Kaynes Tech at 10% LC

about 2 days ago

Kaynes Technology shares were locked at the lower circuit today, opening 10% down at Rs. 3,760 and sliding further up to 15% as investors reacted to a weak Q4FY26 print and a clear miss versus the company’s own full-year guidance.

While revenue grew 26.5% YoY to Rs. 1,242.6 crore, profitability came under pressure: PAT fell 21.5% to Rs. 91 crore, and EBITDA margin compressed to 16% from 17%, indicating that growth is being bought at lower incremental margins, usually a red flag for an EMS name priced for operating leverage.
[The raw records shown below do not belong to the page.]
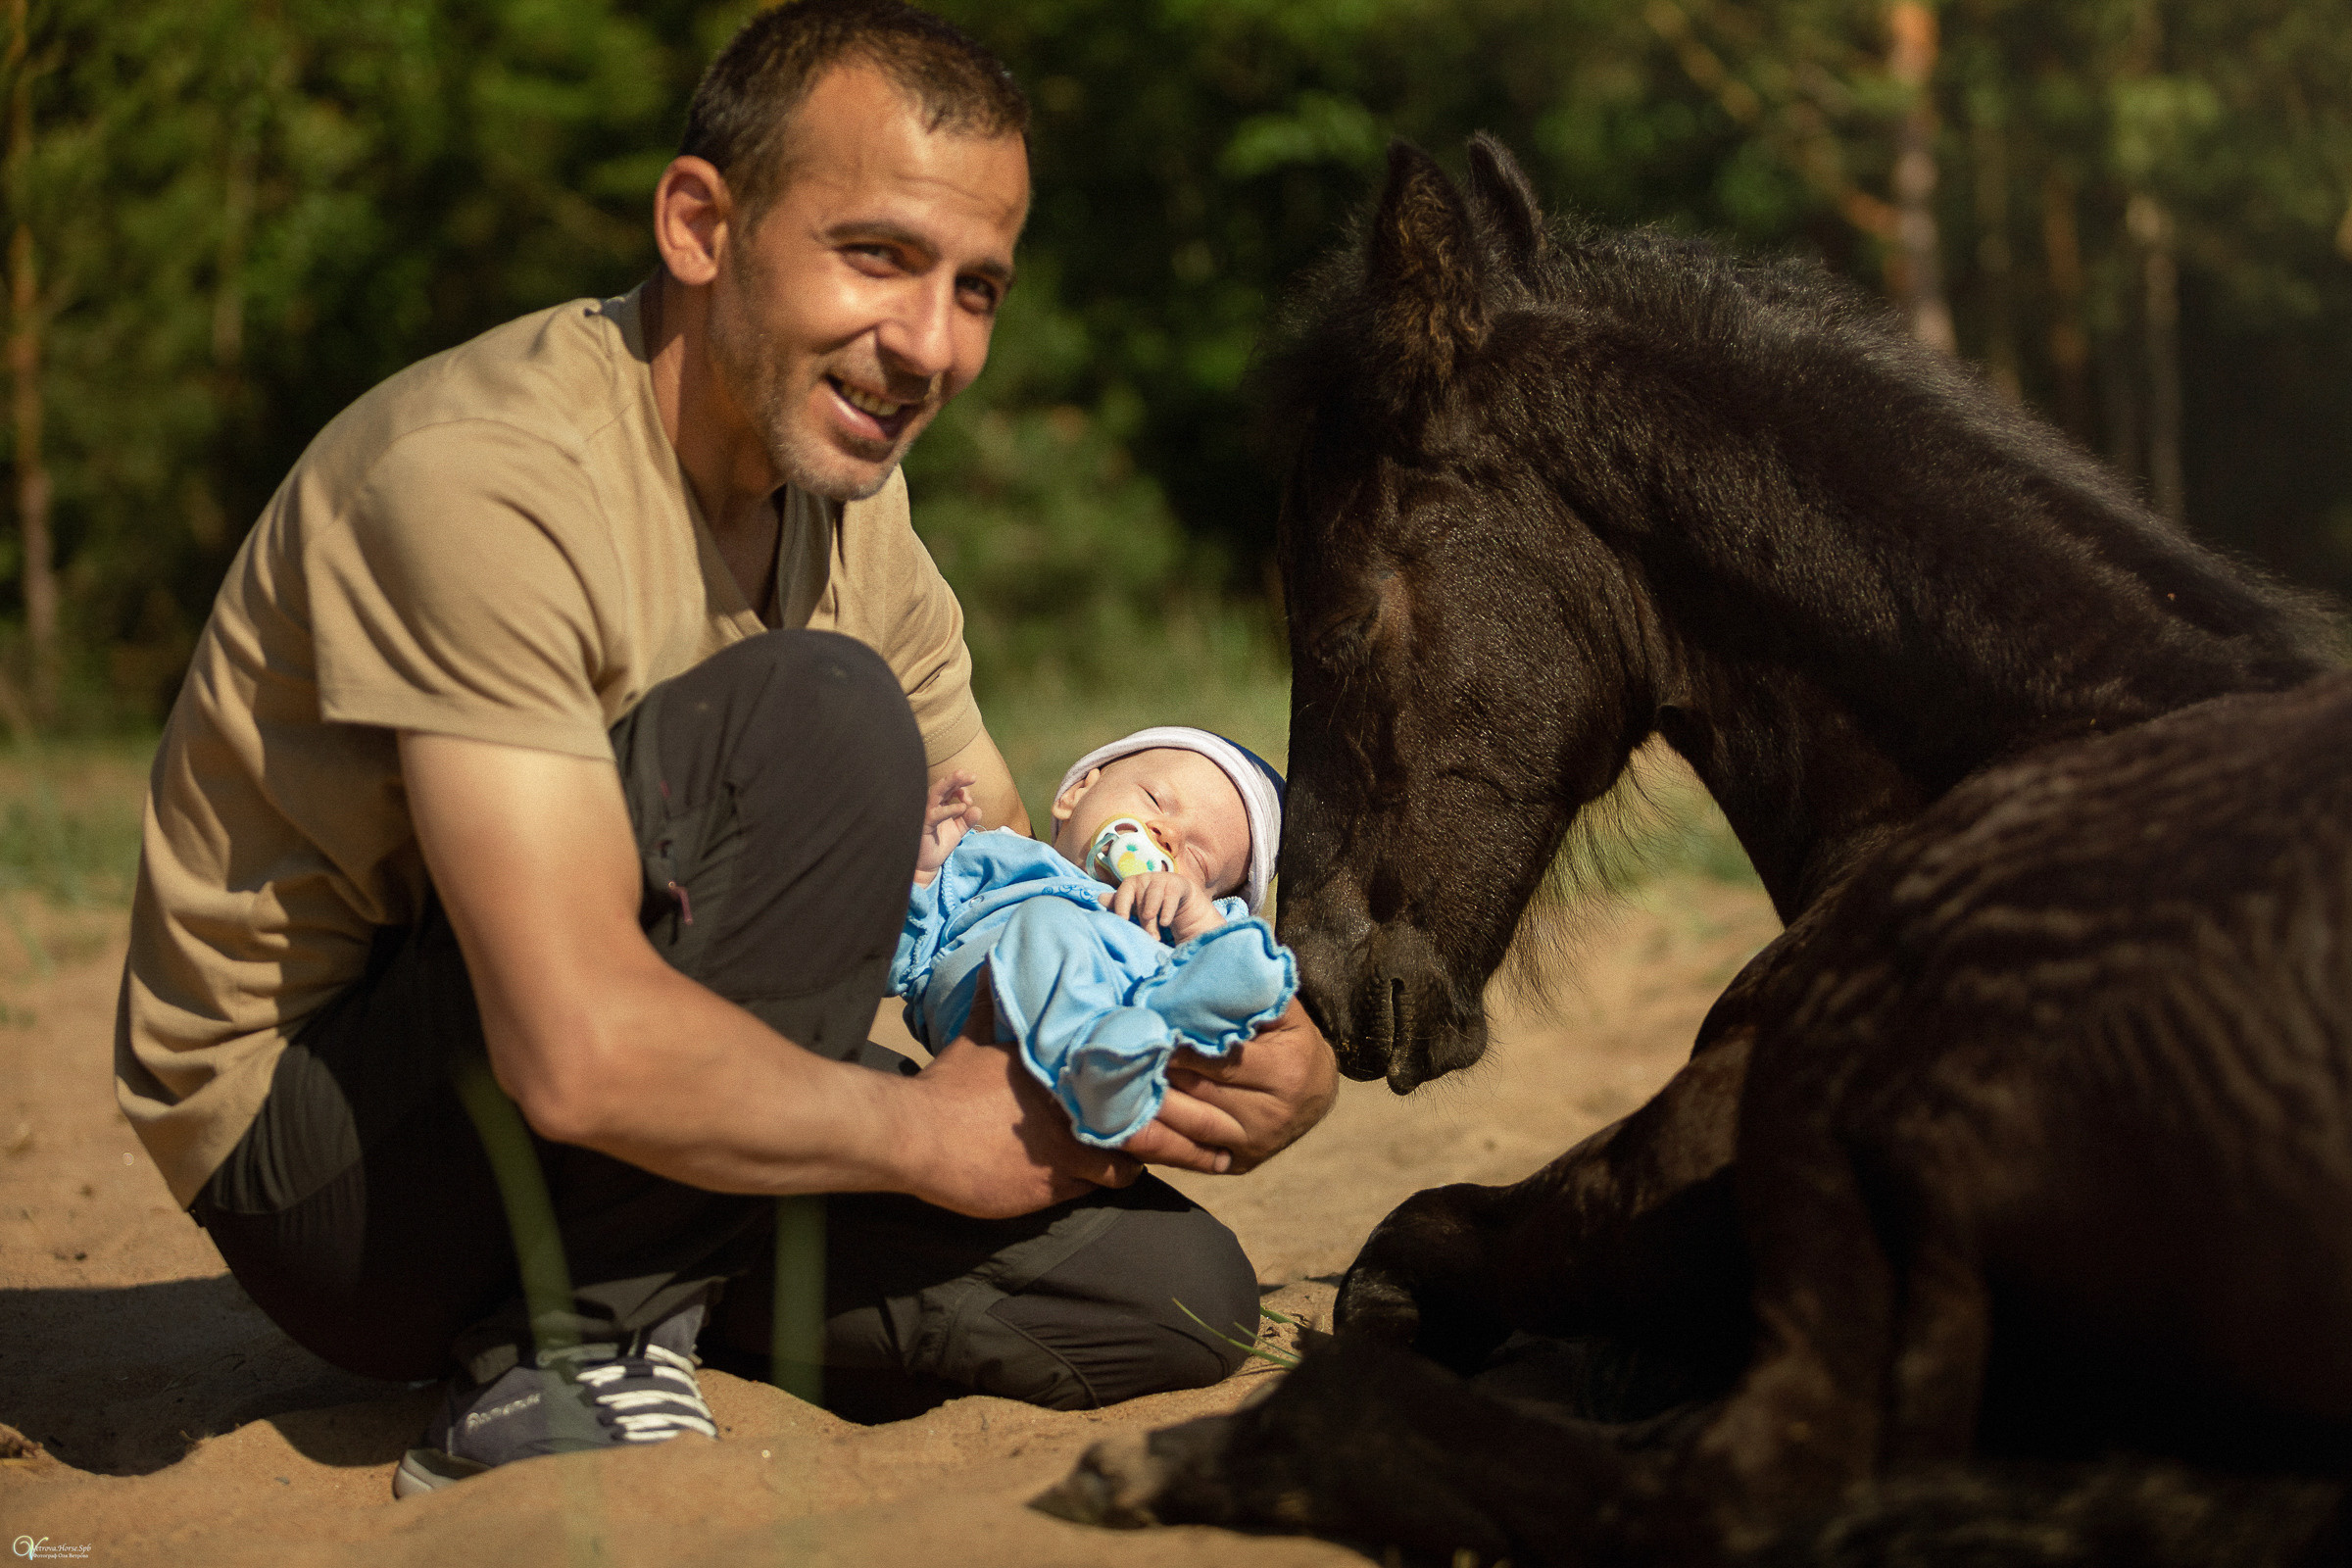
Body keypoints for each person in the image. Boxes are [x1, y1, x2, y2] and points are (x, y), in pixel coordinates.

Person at [111, 0, 1337, 1497]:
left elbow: (1003, 890)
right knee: (822, 718)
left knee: (1165, 1299)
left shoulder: (851, 504)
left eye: (978, 287)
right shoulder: (483, 480)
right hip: (337, 1156)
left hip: (618, 1112)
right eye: (876, 256)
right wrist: (912, 1137)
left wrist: (1179, 1036)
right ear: (701, 224)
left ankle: (659, 1285)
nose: (930, 345)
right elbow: (569, 1051)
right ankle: (575, 1351)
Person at [900, 728, 1295, 1149]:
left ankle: (1119, 1061)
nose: (1169, 836)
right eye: (1156, 801)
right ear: (1077, 795)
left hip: (1125, 1018)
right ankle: (1100, 1068)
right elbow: (900, 965)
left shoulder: (1174, 921)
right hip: (983, 1022)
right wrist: (918, 872)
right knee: (1046, 922)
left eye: (1198, 858)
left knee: (1246, 968)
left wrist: (1193, 915)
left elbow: (1233, 964)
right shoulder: (995, 856)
The bigger trigger, however, is credibility on execution and cash flow. Kaynes had first guided FY26 revenue of Rs. 4,500 crore, then cut it to Rs. 4,100 crore and still ended FY26 at Rs. 3,626.4 crore (implying a large Q4 gap versus the run-rate needed). That makes the sell-off less about one quarter and more about the market repricing the stock from a “high-visibility compounding” narrative to a “growth-with-variability” profile, especially because the miss was linked to the most watched parts of the story: revenue conversion and cash flow delivery, not just accounting profit.
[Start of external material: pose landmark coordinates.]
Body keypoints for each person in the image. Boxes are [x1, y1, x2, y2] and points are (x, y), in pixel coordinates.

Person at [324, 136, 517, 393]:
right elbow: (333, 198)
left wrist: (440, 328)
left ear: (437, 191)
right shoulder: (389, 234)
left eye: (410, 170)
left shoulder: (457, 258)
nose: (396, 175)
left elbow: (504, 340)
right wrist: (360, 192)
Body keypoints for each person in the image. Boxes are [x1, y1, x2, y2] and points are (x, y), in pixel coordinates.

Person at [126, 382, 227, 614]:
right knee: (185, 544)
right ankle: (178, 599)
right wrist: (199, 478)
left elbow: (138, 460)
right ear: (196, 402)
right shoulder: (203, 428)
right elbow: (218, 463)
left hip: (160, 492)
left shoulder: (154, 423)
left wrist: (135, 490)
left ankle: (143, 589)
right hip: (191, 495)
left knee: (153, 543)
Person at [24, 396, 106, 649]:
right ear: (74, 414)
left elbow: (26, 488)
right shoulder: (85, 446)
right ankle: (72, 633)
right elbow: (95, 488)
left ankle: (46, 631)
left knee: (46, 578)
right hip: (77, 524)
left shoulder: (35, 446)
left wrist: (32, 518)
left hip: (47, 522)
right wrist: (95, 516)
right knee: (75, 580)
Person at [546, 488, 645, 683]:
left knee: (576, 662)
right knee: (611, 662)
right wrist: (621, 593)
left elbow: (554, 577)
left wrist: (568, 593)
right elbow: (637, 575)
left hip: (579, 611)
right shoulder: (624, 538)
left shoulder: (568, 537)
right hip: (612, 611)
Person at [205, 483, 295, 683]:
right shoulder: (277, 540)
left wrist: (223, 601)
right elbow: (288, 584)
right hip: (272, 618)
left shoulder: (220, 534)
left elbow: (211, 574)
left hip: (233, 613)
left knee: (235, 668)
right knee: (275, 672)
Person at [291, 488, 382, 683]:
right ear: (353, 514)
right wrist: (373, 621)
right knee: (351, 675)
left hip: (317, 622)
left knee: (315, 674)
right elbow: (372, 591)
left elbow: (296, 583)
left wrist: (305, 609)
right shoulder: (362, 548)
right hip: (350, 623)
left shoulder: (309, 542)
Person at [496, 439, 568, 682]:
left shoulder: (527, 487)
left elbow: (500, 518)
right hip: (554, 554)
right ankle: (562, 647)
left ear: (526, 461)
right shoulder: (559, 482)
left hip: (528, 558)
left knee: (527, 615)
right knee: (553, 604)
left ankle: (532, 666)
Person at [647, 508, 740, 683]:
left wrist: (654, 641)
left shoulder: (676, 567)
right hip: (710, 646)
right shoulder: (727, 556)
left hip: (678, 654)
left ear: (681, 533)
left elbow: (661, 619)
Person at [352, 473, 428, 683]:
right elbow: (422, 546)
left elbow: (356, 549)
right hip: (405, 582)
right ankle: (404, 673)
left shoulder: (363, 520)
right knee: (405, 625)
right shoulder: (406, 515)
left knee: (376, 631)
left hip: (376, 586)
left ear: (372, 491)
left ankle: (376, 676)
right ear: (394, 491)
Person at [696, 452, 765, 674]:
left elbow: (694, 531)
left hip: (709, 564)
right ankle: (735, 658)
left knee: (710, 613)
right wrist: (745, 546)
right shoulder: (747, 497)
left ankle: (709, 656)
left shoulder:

Street commentary is now converging on a similar framework: Q4 was weaker than expected across key lines, estimates are being cut for FY27/FY28, and there is a risk that previously articulated growth and cash-flow milestones could see further moderation or delay. Some research houses have turned more cautious with sharp target-price reductions, while others are still constructive longer term but acknowledge the quarter and balance-sheet trajectory could keep the stock under pressure near term. The common takeaway is that the stock’s valuation multiple needed flawless execution, and this result introduces enough uncertainty to force a reset.
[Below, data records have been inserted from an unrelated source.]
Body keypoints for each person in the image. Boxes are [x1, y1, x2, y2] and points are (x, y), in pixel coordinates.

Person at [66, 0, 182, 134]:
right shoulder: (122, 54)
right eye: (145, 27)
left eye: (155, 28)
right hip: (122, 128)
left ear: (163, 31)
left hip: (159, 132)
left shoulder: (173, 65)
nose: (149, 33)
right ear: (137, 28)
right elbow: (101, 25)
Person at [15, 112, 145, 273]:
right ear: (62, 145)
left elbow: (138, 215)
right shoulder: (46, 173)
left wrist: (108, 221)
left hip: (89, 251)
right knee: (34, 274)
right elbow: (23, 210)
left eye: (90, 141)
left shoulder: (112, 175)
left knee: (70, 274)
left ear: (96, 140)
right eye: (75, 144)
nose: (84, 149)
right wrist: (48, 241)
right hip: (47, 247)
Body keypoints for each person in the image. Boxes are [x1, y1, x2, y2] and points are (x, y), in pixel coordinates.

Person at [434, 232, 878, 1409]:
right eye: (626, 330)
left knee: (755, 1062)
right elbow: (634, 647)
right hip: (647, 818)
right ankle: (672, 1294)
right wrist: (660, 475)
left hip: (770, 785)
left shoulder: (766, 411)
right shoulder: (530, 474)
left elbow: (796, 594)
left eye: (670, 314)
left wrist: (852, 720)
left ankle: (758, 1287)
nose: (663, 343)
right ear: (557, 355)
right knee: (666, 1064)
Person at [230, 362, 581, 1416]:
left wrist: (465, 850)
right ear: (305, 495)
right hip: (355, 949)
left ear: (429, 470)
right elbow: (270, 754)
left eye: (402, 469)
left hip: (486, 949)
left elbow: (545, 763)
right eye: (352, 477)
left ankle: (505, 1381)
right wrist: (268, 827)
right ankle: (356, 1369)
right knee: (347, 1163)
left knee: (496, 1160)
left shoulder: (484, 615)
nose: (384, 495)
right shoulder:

To stabilise sentiment from here, the market will look for three things: (1) evidence that margin compression is temporary (mix/pricing/one-offs) rather than structural, (2) tighter guidance with clearer conversion timelines from the Rs. 8,000+ crore order book into billed revenue, and (3) improved cash conversion/working-capital discipline. Until those show up, the downside reaction is the market’s way of pricing in “visibility risk” in a stock that was trading as if visibility was the moat.